SELECTED PASSAGE:
● ● ● ● ●

Search This Blog

Wednesday, June 27, 2007

It’s All About Character

                             It’s All About Character

         I used to think it was about principles, but I have learned that it’s all about character. It doesn’t mean anything if you have lofty principles, but your character is so flawed that you can’t live up to those principles. I’ve met a number of such people in my life, even some who have written books extolling their lofty principles, who don’t have the character to live up to those principles. These folks have high principles and low character.

         The Republican Party held a primary in Virginia the other day and it was a good example of people of high principles and low character. Note that this doesn’t refer to liberals or conservatives, but simply people who don’t live up to the principles they profess to believe in. Unfortunately it’s nothing new, especially in politics. Those involved in politics seem to be able to rationalize not being faithful to their word or even to an oath.

         For many years, at least since the 1970s, the Virginia Republican Party asked participants in the candidate selection process (whether primary or convention) to sign a "loyalty oath." All the oath said was that if you wanted to participate in the candidate selection process that you agreed to support the ultimate nominee in the general election no matter who it turned out to be. It seems fair to me that if you want to participate in the affairs of a private organization, i.e. the Republican Party, then you agree to support the nominee, even if you have to hold your nose. After all, no one forced you to participate in the candidate selection process. I always felt that this should be especially important to anyone who is an office holderfrom precinct chairman to US Senator, but that has turned out not to be true. It’s that high principle and low character thing.

         In 1980 at a district GOP convention, the purpose was to select delegates to the national Republican convention. Several candidates were running for the Republican Nomination for President, including George Bush and Ronald Reagan. Well, as you know, Ronald Reagan ended up being the Republican nominee. I naively expected all Republicans to rally around their nominee. After all, wasn’t that what they agreed to do when they signed the loyalty oath. Instead, a good number of "Republicans" ignored the fact that they had given their word to support the Republican nominee and instead supported John Anderson for President.

● ● ● ● ●

SET EXERCISE 1:
According to the blog post on character, since roughly when has the Virginia Republican Party asked participants in candidate selection to sign a loyalty oath?
SET EXERCISE 2:
Reproduce word for word the passage of the blog post on character starting with "Wednesday, June 27, 2007" and going on through "have high principles and low character.".

MATERIAL:

● ● ● ● ●

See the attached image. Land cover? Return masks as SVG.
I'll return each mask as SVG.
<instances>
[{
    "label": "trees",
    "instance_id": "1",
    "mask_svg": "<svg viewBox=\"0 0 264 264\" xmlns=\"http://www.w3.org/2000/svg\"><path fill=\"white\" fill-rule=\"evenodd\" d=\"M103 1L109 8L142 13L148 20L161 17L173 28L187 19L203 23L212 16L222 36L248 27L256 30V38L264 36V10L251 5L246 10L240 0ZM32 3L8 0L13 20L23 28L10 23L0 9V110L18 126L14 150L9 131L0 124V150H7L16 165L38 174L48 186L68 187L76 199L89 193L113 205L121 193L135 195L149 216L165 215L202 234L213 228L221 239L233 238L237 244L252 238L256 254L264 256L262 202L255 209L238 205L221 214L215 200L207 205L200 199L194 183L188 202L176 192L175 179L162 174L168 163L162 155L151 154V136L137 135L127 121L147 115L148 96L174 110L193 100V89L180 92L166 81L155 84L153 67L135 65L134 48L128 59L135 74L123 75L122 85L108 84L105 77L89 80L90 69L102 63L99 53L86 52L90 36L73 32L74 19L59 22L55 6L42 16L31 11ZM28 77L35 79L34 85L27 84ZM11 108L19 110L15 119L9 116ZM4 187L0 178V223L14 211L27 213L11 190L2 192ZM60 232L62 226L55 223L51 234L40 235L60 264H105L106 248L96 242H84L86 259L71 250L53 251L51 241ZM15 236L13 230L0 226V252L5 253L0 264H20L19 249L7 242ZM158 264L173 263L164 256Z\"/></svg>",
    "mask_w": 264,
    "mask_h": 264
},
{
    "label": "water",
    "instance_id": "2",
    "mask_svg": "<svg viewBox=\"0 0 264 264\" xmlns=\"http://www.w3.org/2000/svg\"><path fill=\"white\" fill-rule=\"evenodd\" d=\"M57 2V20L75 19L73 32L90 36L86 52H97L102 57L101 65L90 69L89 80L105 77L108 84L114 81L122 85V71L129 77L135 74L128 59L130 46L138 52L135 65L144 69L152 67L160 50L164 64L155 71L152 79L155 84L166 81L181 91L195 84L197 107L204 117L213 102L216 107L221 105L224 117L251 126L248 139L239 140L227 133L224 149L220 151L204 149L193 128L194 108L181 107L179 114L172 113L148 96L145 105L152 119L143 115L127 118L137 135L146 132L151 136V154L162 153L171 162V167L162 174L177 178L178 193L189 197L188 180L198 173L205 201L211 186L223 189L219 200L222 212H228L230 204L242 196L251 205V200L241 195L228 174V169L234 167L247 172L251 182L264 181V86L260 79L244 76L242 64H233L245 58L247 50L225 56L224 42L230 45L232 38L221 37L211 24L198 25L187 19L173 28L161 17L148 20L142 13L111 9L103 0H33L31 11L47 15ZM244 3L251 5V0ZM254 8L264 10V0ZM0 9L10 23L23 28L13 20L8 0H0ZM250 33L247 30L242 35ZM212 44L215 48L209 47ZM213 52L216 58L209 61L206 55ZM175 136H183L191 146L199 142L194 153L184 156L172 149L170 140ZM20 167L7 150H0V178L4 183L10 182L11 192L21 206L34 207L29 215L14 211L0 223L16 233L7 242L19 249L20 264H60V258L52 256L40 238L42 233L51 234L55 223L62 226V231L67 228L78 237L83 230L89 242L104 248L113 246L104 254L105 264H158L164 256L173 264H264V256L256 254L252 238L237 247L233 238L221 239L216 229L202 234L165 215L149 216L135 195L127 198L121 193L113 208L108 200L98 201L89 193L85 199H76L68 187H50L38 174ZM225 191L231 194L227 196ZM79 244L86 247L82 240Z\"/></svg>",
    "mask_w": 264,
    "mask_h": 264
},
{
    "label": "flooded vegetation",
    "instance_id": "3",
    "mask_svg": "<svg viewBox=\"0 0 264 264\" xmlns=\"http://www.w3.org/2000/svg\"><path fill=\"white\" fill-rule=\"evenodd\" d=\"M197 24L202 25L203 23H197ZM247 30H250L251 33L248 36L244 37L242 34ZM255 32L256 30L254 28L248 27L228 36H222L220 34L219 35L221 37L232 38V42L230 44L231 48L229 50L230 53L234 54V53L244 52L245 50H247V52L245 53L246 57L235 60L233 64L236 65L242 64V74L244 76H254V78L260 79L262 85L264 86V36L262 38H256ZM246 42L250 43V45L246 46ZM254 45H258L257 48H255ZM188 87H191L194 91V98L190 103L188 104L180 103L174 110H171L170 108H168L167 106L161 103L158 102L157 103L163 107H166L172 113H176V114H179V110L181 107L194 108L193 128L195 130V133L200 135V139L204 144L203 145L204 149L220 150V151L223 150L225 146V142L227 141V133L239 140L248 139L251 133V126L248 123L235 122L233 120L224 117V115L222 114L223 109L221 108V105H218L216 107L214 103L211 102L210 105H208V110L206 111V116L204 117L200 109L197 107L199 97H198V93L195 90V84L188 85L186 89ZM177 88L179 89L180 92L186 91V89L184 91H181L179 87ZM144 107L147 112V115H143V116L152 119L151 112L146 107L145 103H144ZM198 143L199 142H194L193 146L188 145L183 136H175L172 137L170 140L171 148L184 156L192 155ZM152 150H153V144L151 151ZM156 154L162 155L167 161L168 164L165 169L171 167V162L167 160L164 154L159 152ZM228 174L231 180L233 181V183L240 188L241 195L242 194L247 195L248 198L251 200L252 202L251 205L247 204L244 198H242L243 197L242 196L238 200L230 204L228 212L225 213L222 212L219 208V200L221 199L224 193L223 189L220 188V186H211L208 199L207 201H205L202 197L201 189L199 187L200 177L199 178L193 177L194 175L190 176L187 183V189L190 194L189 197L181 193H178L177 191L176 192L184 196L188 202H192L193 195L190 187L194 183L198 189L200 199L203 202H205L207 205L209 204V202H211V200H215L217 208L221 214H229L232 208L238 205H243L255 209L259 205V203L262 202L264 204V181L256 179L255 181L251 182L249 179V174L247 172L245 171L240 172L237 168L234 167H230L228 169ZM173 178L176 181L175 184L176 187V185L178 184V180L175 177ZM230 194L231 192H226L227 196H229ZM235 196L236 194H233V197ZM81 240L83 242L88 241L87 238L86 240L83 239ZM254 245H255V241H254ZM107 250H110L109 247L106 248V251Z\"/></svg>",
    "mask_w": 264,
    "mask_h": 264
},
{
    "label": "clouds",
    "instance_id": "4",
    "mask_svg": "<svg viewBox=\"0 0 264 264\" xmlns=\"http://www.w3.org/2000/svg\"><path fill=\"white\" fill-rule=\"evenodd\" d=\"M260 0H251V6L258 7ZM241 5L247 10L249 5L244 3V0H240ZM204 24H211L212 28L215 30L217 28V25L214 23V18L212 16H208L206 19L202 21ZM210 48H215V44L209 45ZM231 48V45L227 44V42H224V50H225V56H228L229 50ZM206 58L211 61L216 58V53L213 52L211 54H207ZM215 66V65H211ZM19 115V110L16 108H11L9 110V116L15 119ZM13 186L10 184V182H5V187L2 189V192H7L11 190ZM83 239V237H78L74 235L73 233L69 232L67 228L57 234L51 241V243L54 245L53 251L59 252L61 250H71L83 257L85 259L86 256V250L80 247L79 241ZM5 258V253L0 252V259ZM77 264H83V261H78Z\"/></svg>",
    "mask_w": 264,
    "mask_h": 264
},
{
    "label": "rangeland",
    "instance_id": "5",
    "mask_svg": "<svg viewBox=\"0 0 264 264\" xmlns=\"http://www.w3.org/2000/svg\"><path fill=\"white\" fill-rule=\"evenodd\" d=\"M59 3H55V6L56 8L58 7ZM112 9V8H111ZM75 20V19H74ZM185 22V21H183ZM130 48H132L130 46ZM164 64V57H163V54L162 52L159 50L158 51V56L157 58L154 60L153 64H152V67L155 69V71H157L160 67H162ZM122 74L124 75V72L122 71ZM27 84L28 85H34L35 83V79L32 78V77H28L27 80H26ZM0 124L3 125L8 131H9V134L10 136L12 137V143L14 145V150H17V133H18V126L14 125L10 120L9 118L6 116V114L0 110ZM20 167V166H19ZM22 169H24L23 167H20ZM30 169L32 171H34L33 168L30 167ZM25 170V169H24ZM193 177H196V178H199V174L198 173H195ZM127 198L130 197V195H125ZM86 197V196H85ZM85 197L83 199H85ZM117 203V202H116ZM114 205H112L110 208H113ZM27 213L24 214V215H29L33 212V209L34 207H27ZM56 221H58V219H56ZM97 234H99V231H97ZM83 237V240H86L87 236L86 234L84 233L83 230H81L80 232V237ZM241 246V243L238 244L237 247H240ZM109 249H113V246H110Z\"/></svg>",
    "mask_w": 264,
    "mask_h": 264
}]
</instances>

● ● ● ● ●

EXERCISE SOLUTION 1:
At least since the 1970s.

EXERCISE SOLUTION 2:
Wednesday, June 27, 2007

It’s All About Character

                             It’s All About Character

         I used to think it was about principles, but I have learned that it’s all about character. It doesn’t mean anything if you have lofty principles, but your character is so flawed that you can’t live up to those principles. I’ve met a number of such people in my life, even some who have written books extolling their lofty principles, who don’t have the character to live up to those principles. These folks have high principles and low character.